“Church archives and the records of ecclesiastical bodies such as religious orders of priests, nuns and brothers are what stitches together the rent and ragged fabric of Irish history,” says UCD’s Prof. John McCafferty, beginning an enthralling podcast on the Royal Irish Academy website, ria.ie.
‘In time of inquistion: preserving and using the archives of the Irish Catholic Church’ is a particularly important episode in the academy’s current series of podcasts, ‘To Preserve and Protect: Contemporary Issues in Irish Cultural Heritage’, detailing as it does the threats posed to and the opportunities posed by Ireland’s Church archives.
“Their importance is accentuated by the hole burnt in the collective memory of the inhabitants of this island during the holocaust of the Four Courts site in 1922,” Prof. McCafferty continues. “They are for the most part uncharted, uncatalogued and highly vulnerable.
“At the same time they represent the best chance for Irish historians to break free from the intellectual and evidential bindings created by decades and decades of obsessive concentration on the past as merely past politics or as a vehicle for a poorly articulated heritage industry.”
Powerful
It’s a powerful opening, and one developed and supported in impressive fashion by the historian as he explains how all manner of fears and suspicions have conspired and continue to conspire to keep from public sight what many archives might tell us about our ancestors and ourselves, with time running out in terms of how we might engage with them now as their owners age and die out.
“Immense tasks lie ahead. These are tasks which everyone interested in Ireland’s past must take on. Otherwise there is a risk of imperilling or losing entirely the cultural patrimony of Ireland’s largest and most influential Church,” he says.
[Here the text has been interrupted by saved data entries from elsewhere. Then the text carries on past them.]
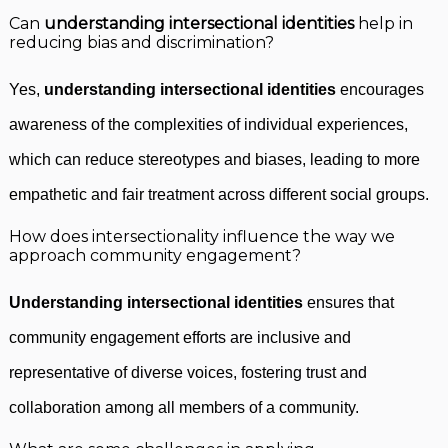
Can
understanding intersectional identities
help in
reducing bias and discrimination?
Yes,
understanding intersectional identities
encourages
awareness of the complexities of individual experiences,
which can reduce stereotypes and biases, leading to more
empathetic and fair treatment across different social groups.
How does intersectionality influence the way we
approach community engagement?
Understanding intersectional identities
ensures that
community engagement efforts are inclusive and
representative of diverse voices, fostering trust and
collaboration among all members of a community.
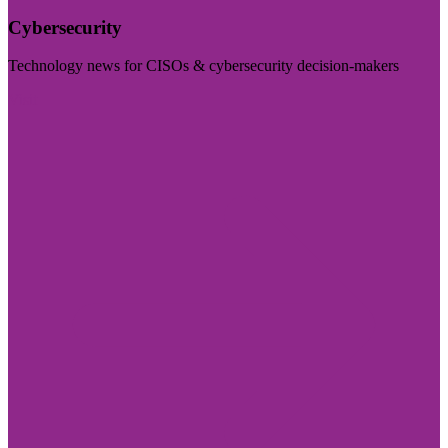
Cybersecurity
Technology news for CISOs & cybersecurity decision-makers
Visit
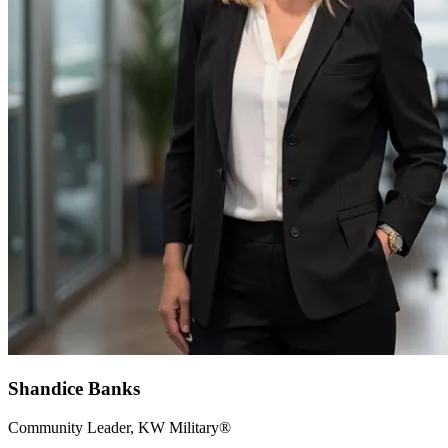
Shandice Banks
Community Leader, KW Military®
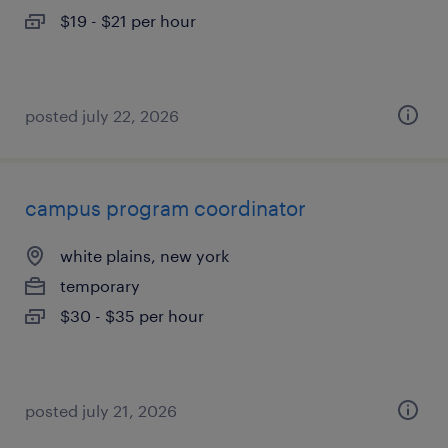
$19 - $21 per hour
posted july 22, 2026
campus program coordinator
white plains, new york
temporary
$30 - $35 per hour
posted july 21, 2026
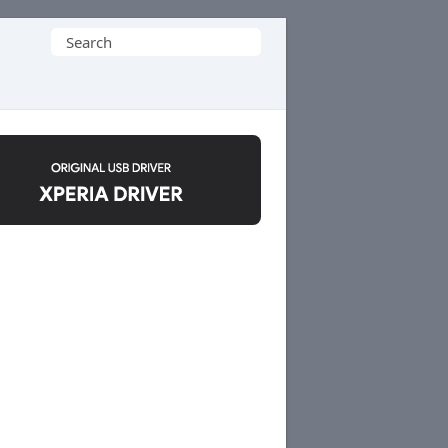
Search
for:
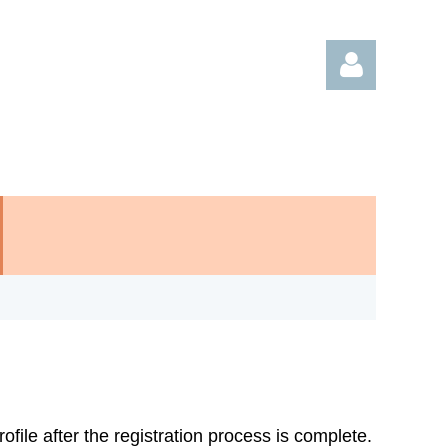
Log in
rofile after the registration process is complete.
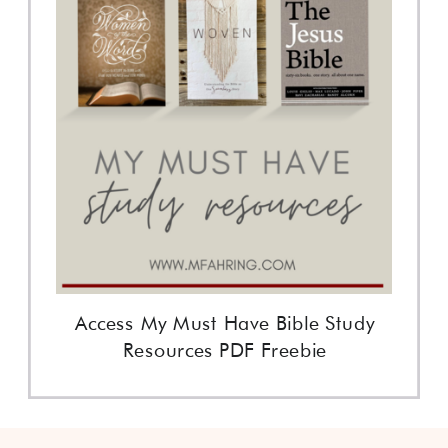
Access My Must Have Bible Study
Resources PDF Freebie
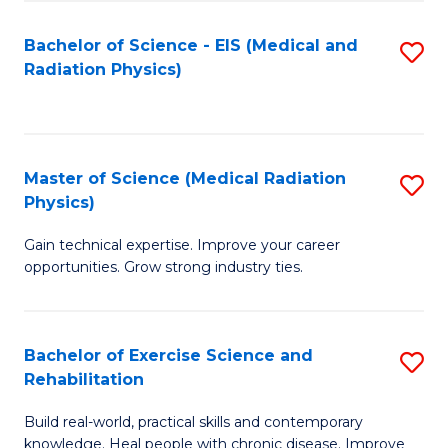
S
(P
Bachelor of Science - EIS (Medical and
S
to
to
Radiation Physics)
to
C
C
C
Fa
Fa
Fa
Master of Science (Medical Radiation
S
Physics)
M
Gain technical expertise. Improve your career
of
opportunities. Grow strong industry ties.
S
(M
Bachelor of Exercise Science and
S
R
Rehabilitation
B
Ph
Build real-world, practical skills and contemporary
of
to
knowledge. Heal people with chronic disease. Improve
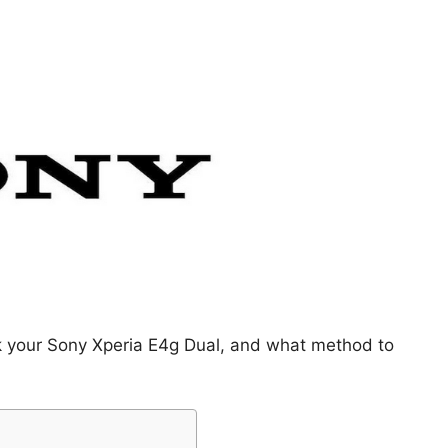
ck your Sony Xperia E4g Dual, and what method to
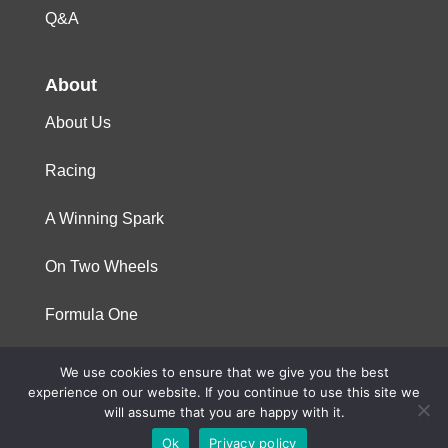
Q&A
About
About Us
Racing
A Winning Spark
On Two Wheels
Formula One
We use cookies to ensure that we give you the best
© 2023 Niterra. All rights reserved
experience on our website. If you continue to use this site we
will assume that you are happy with it.
Ok
Privacy policy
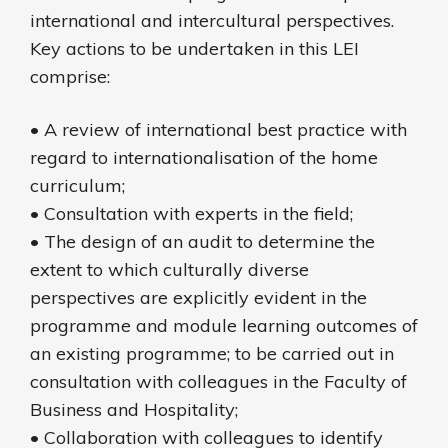
international and intercultural perspectives.
Key actions to be undertaken in this LEI
comprise:
• A review of international best practice with
regard to internationalisation of the home
curriculum;
• Consultation with experts in the field;
• The design of an audit to determine the
extent to which culturally diverse
perspectives are explicitly evident in the
programme and module learning outcomes of
an existing programme; to be carried out in
consultation with colleagues in the Faculty of
Business and Hospitality;
• Collaboration with colleagues to identify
This requires real, honest, informed engagement, he stresses, one that gets beyond mental pictures of Ireland as a society dominated by the Church and that recognises Irish Catholics as simply one subset of a far larger global Church.
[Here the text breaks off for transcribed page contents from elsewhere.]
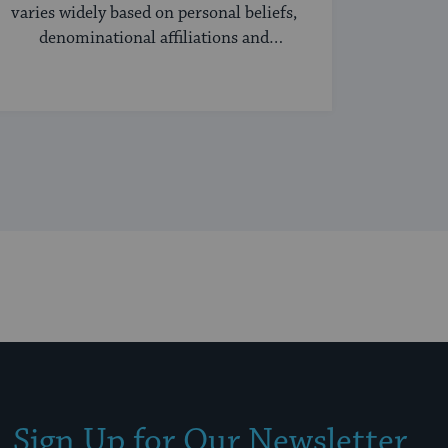
varies widely based on personal beliefs,
denominational affiliations and
community norms.
Sign Up for Our Newsletter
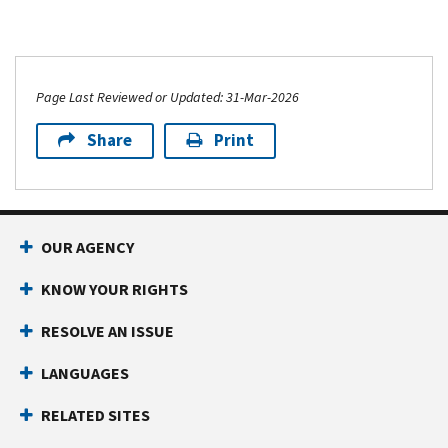
Page Last Reviewed or Updated: 31-Mar-2026
Share
Print
OUR AGENCY
KNOW YOUR RIGHTS
RESOLVE AN ISSUE
LANGUAGES
RELATED SITES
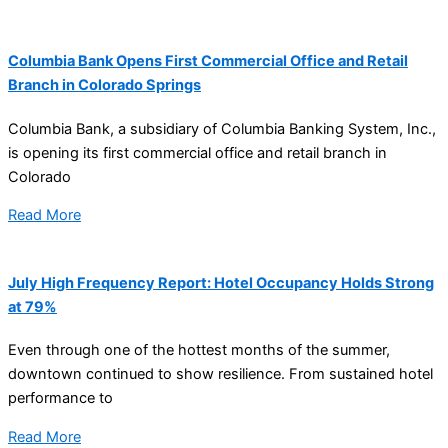
Columbia Bank Opens First Commercial Office and Retail
Branch in Colorado Springs
Columbia Bank, a subsidiary of Columbia Banking System, Inc.,
is opening its first commercial office and retail branch in
Colorado
Read More
July High Frequency Report: Hotel Occupancy Holds Strong
at 79%
Even through one of the hottest months of the summer,
downtown continued to show resilience. From sustained hotel
performance to
Read More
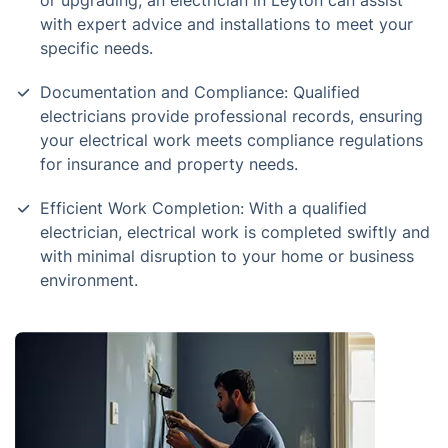
or upgrading, an electrician in Leyton can assist
with expert advice and installations to meet your
specific needs.
Documentation and Compliance: Qualified
electricians provide professional records, ensuring
your electrical work meets compliance regulations
for insurance and property needs.
Efficient Work Completion: With a qualified
electrician, electrical work is completed swiftly and
with minimal disruption to your home or business
environment.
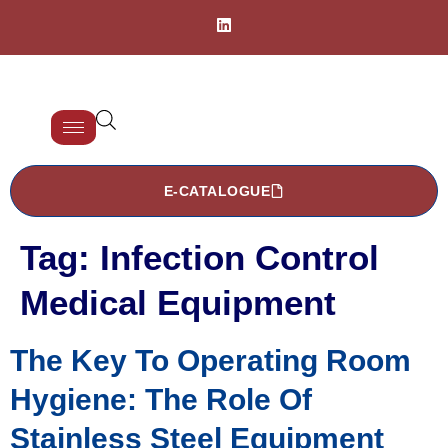
E-CATALOGUE
Tag:
Infection Control
Medical Equipment
The Key To Operating Room
Hygiene: The Role Of
Stainless Steel Equipment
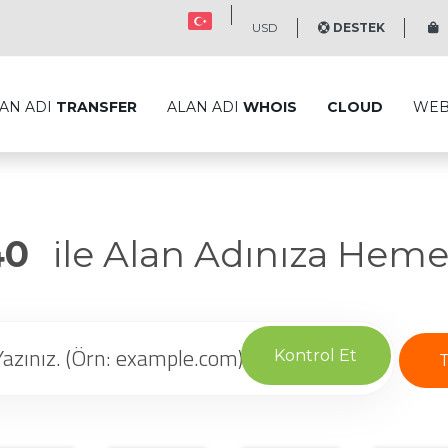
USD
DESTEK
S
AN ADI
TRANSFER
ALAN ADI
WHOIS
CLOUD
WE
40
ile Alan Adınıza Heme
Kontrol Et
T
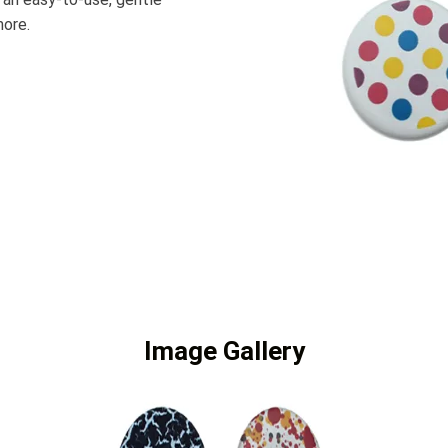
more.
Image Gallery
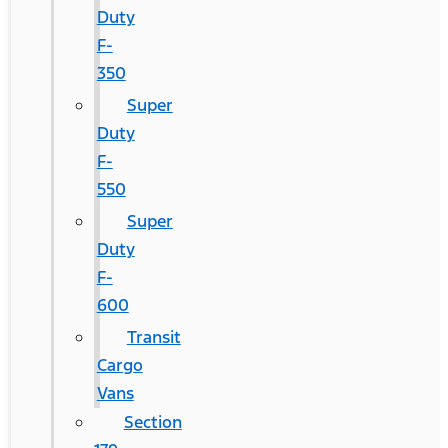
Duty
F-
350
Super
Duty
F-
550
Super
Duty
F-
600
Transit
Cargo
Vans
Section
A failure to grasp this may not even be the worst failing of some historians, he suggests, observing that “most markedly there is a profound and – to be totally honest – vast disregard for the intellectual expressions and traditions of Christianity”.
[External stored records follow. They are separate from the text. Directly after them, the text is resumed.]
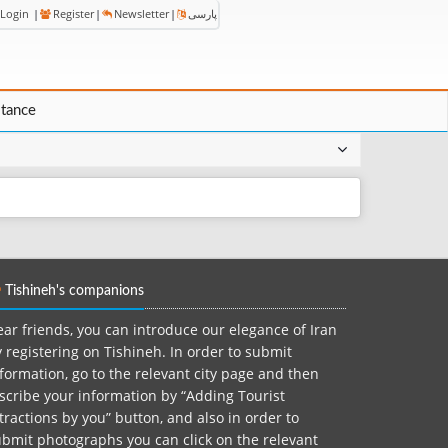
Login
|
Register
|
Newsletter
|
پارسی
stance
Tishineh's companions
ar friends, you can introduce our elegance of Iran
 registering on Tishineh. In order to submit
formation, go to the relevant city page and then
scribe your information by “Adding Tourist
tractions by you” button, and also in order to
bmit photographs you can click on the relevant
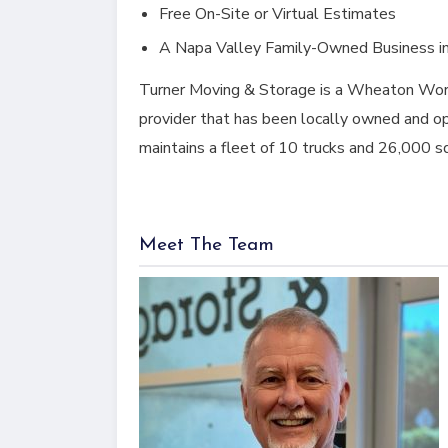
Free On-Site or Virtual Estimates
A Napa Valley Family-Owned Business i
Turner Moving & Storage is a Wheaton Worl
provider that has been locally owned and op
maintains a fleet of 10 trucks and 26,000 s
Meet The Team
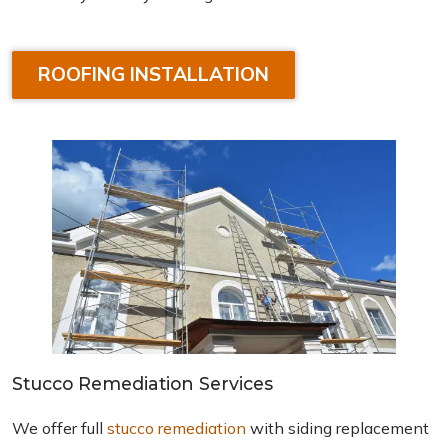
ROOFING INSTALLATION
Stucco Remediation Services
We offer full
stucco remediation
with siding replacement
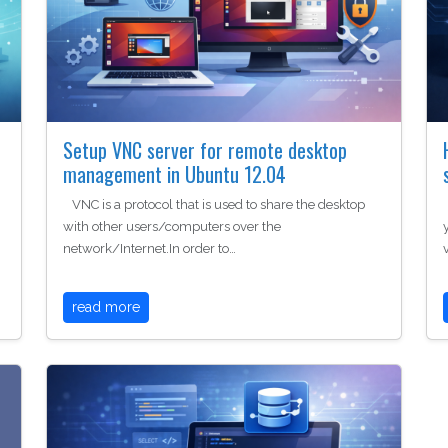
Setup VNC server for remote desktop
management in Ubuntu 12.04
VNC is a protocol that is used to share the desktop
with other users/computers over the
network/Internet.In order to…
read more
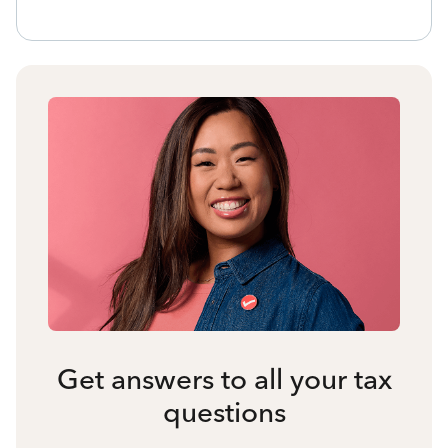
Get answers to all your tax
questions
Pointing out that just as to work in Parisian archives one should learn French, so one should know something of canon law and theology if one is to work in Church archives, he makes a damning observation.
“Here lurks what has been a corrosive self-infantilisation. So many historians of Ireland are cradle Catholics. They assume that because they attended Mass, whispered their childish confessions or served at the altar, that they actually know this Church and this religion,” he says.
“I can think of no other field of enquiry where the practitioners are happy to take 12-year-old understandings of the subject into the laboratory or library or – as in this instance – into the laboratory of history, the archive,” he adds, noting that his academic peers are by no means the sole offenders in this regard when it comes to modern Ireland.
“Such reflexively anti-intellectual inculturated views of Catholicism are not present among historians alone. They are just as easily detected among politicians and journalists – as well as clerics and even some theologians.”
Urging the owners of the archives to have the courage to open them to historians and urging historians to engage with the archives honestly and with informed and open minds, he says that “for once it’s time to set aside moralising discourse in favour of acknowledging the incalculable value of these materials for understanding of the Irish experience in the past and in the present”.
The podcast will take just over 20 minutes of your time. You’ll not find them wasted.